A Stolen Picabia Painting Returned to the City of Nevers


Francis Picabia (1879-1953)
The River : Banks of the Douceline at Munot near La Charité-sur-Loire, 1906
Oil on canvas - 55 x 46 cm
Nevers, Musée de la Faïence
Photo : Sotheby’s

5/9/12 - Restitution - Nevers, Musée de la Faïence - Stolen from the Musée de la Faïence in Nevers on 12 January 1974, a painting by Francis Picabia entitled The River : Banks of the Douceline at Munot near La Charité-sur-Loire resurfaced in June 2011 during an auction in London. After joining the museum collections in 1935 thanks to a donation by Victor Bossuat, it was taken at the same time as Suzanne Valadon’s The Chestnut at Ségalas but recovered in Paris a few months later while the Picabia had probably left French soil. The story behind this painting is all the more surprising as it appeared at auction several times without ever being noticed as being stolen.
In fact, it was offered at Sotheby’s on 1st July 1987 - its title slightly altered (The Landscape instead of The River - then again at Christie’s in 1988, before reappearing at Sotheby’s New York on 8 May 2008, notably with a certificate of authenticity from the Comité Picabia, purchased in private agreement (since the canvas had remained unsold). Finally, during an auction organized in London, it was pointed out as being stolen by an expert from the Comité Picabia which had overlooked it earlier. Of course, it is well known the artist had a prolific production and that his first Impressionist style resembles that of many others. The city of Nevers therefore claimed the painting which was officially restituted by Sotheby’s this morning and will be presented at the Palais ducal during the Journées du Patrimoine on 15 and 16 September. No information was disclosed concerning the indemnity paid to the owner of the painting.
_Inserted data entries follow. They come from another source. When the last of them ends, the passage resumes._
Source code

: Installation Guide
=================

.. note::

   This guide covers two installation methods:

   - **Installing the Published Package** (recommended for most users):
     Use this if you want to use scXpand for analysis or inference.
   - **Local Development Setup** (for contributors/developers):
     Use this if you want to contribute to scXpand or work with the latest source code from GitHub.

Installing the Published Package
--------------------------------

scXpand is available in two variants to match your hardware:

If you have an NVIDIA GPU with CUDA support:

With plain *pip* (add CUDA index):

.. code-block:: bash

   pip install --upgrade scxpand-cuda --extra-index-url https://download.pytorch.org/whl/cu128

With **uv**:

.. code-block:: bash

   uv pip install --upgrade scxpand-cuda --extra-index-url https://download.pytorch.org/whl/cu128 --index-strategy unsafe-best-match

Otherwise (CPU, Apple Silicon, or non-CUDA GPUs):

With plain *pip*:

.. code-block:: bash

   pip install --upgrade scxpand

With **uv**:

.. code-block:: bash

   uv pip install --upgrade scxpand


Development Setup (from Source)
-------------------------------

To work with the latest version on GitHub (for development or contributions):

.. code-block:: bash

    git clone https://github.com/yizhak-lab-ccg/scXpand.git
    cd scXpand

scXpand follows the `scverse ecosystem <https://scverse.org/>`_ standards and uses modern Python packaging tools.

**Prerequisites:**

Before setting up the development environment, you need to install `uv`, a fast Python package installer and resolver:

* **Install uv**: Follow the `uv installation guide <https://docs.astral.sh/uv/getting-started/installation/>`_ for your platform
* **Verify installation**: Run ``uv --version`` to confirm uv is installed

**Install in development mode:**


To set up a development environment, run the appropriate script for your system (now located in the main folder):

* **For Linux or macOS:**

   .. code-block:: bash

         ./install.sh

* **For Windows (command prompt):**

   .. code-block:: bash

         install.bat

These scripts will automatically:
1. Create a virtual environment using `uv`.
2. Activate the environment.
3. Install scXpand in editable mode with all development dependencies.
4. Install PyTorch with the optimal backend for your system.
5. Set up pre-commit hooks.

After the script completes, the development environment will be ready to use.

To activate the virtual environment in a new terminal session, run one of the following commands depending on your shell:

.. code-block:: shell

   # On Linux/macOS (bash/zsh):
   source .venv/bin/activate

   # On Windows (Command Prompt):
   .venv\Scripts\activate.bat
The work was not listed in the Art Loss Register, one of the most important databases in the world for stolen works which provides an image as well as the name of the artist and title of the work but requires payment to consult. However, it seems particularly strange that this work was not included in the Interpol database which is simple to access and free of charge [1] (see here), nor in the TREIMA base created in 1995 under the authority of the OCBE ; thefts before a certain date however, including the painting from Nevers, are not yet listed. Guillaume Cerutti regrets notably - and we had also expressed our own concerns here as well - that the information on TREIMA is not accessible directly to art market professionals ; finally, he insisted on the need for public authorities and private individuals to cooperate in establishing an updated database with information provided by all parties, allowing for a truly efficient system for finding stolen works whose appearance on the market offers few possibilities to owners for recovering their property. We all remember the Degas which was not mentioned in Interpol listings...

This Nevers landscape painted in 1906 belongs to the artist’s Impressionist period which, between 1902 and 1908, was influenced by the works of Sisley and Pisarro, long before he became a figure of the Dadaist and Abstract movements. His production at the time was well received although art historians today see it in a more critical light, as in the case of Arnauld Pierre [2] who writes that "Picabia, a belated rather than a late Impressionist, follows in Camille Pisarro or Alfred Sisley’s footsteps, repeating their motifs and appropriating their manner. [...] Many of the so-called Impressionist canvases by Picabia play instead, quite adroitly, with the possible confusion between a tribute, an allusion and a pure and simple misuse. adding that the painter recycles processes "by applying in fact a great deal of virtuosity, and, depending on the circumstance, drew from a large stock of images which were then becoming stereotypical of Impressionist landscapes."


Bénédicte Bonnet Saint-Georges, mercredi 5 septembre 2012


Notes

[1] Users must however register with Interpol before consulting.

[2] Arnauld Pierre, "La peinture est-elle un art ? Picabia et la photographie,les sources d’un problème.", Etudes photographiques, n° 5, November 1998.